Bloque de texto:
════
Le conduje hasta el albergue, ahora el alivio del peso que le había quitado de encima le permitía caminar con más agilidad. Cuando penetramos en el interior de la estancia, le ofrecí el botijo que el cogió con mucha gratitud y algo de ansia y dio tres grandes y pausados tragos con los que consumió gran parte del contenido que en el había.

–   Tranquilo – le dije – no hay prisa ahora que ya has llegado, bebe con calma y siéntate en el sillón para que descanses que se te ve muy fatigado.

–   Ha resultado una etapa terrible – me confesó – por momentos creía que no iba a llegar nunca y dudaba que pudiera terminar esta etapa.

–   Pero como se te ocurre a tu edad caminar con este calor, acaso tienes prisa por llegar. Imagino que estás jubilado y dispones de todo el tiempo del mundo.

–   Tienes razón – me dijo – no tengo ninguna prisa y tengo todo el tiempo del mundo, a mi edad solo me queda eso, tiempo para hacer las cosas que nunca he podido por una u otra razón.

–   Pues si dispones de tiempo, debes tomarte el camino con más calma, el camino no se va a mover de donde está, debes planificar las etapas para no hacer esfuerzos tan grandes y en lugar de recorrer la distancia que has hecho hoy, podías haberte parado en la anterior población y mañana hubieras proseguido, quizá con menos calor y estarías más descansado.

–   Es verdad – susurro mientras bebía otro trago de agua del botijo – pero si me hubiera quedado en el pueblo anterior, mañana hubiera pasado de largo por este lugar sin detenerme y creo que el destino me decía que debía haber llegado hasta aquí y hacerlo hoy. Si hubiera alterado ese destino, no habría tenido la oportunidad de haber experimentado la hospitalidad con la que me has recibido y me hubiera perdido esa sonrisa con la que me has obsequiado cuando nos hemos visto.
════
Datos proporcionados:
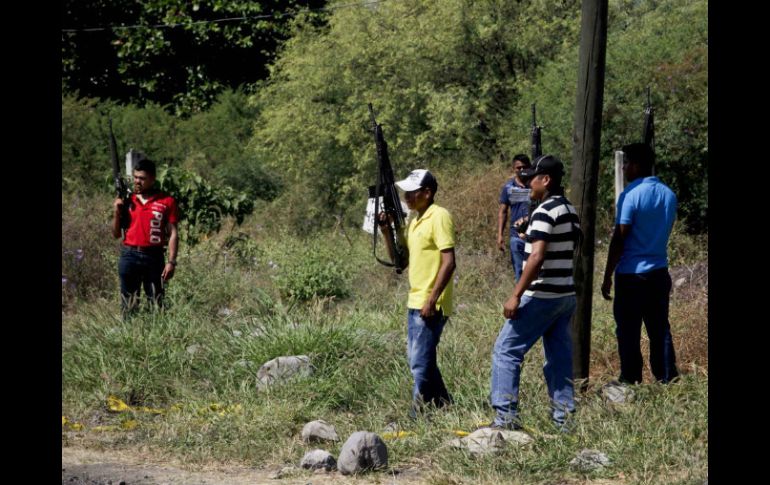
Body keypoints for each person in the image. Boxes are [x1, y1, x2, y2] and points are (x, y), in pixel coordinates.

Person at [487, 155, 580, 431]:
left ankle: (505, 418)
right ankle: (564, 421)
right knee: (559, 359)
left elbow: (537, 257)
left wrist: (516, 294)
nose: (528, 185)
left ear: (546, 180)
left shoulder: (543, 211)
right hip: (565, 295)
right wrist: (527, 236)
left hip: (541, 295)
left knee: (506, 351)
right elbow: (560, 247)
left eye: (533, 179)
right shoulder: (568, 209)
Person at [378, 169, 456, 417]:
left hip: (431, 302)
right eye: (406, 193)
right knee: (420, 358)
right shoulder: (414, 221)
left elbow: (449, 262)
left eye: (412, 192)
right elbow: (400, 262)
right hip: (415, 299)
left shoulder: (439, 216)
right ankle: (444, 404)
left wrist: (432, 299)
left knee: (419, 362)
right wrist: (386, 231)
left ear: (427, 193)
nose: (407, 197)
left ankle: (418, 415)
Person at [601, 143, 679, 384]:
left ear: (635, 165)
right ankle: (667, 378)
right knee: (659, 329)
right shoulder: (668, 194)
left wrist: (607, 274)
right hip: (659, 272)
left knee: (628, 330)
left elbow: (620, 237)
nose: (623, 168)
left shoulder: (630, 194)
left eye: (626, 163)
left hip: (631, 275)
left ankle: (631, 379)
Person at [112, 159, 179, 315]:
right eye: (135, 177)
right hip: (129, 256)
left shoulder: (167, 201)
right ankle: (129, 330)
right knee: (128, 306)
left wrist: (171, 262)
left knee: (156, 305)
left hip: (154, 257)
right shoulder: (127, 200)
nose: (137, 181)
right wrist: (116, 212)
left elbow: (173, 234)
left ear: (152, 179)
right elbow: (116, 234)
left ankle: (155, 330)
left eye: (142, 178)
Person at [497, 154, 532, 281]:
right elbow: (503, 212)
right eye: (519, 168)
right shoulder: (508, 187)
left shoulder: (535, 185)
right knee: (519, 273)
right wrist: (500, 235)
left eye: (525, 167)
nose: (522, 170)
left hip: (534, 235)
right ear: (513, 169)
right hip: (516, 237)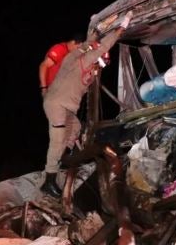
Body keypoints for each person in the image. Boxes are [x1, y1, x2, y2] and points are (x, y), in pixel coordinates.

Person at [40, 11, 132, 197]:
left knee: (75, 128)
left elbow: (88, 43)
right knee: (57, 142)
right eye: (101, 63)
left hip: (63, 105)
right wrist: (120, 29)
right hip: (57, 105)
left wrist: (95, 30)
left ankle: (64, 160)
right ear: (97, 57)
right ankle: (48, 181)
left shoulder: (79, 59)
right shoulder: (84, 61)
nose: (100, 68)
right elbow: (100, 47)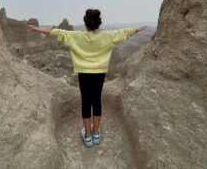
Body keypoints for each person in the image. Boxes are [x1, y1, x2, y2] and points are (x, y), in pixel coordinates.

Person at [28, 9, 147, 148]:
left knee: (86, 102)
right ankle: (96, 134)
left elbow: (58, 33)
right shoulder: (107, 36)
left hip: (84, 74)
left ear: (85, 23)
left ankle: (88, 136)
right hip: (99, 73)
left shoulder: (76, 36)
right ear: (98, 23)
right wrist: (137, 29)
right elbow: (123, 33)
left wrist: (39, 30)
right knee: (96, 101)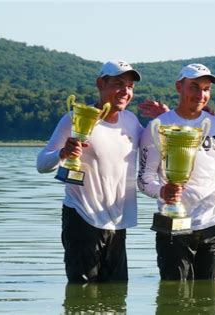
════
Consigna:
Conteste brevemente, según el relato:
1. ¿Cuántos tragos dio el recién llegado del botijo al entrar en la estancia?
2. ¿Dónde se le dice que podía haberse parado en lugar de recorrer la distancia de ese día?
3. ¿Qué afirma que se habría perdido si hubiera alterado su destino?
Utilice exclusivamente el relato como fuente para responder.

Respuesta:
1. Tres grandes y pausados tragos.
2. En la anterior población.
3. La oportunidad de experimentar la hospitalidad con la que fue recibido y la sonrisa con la que fue obsequiado.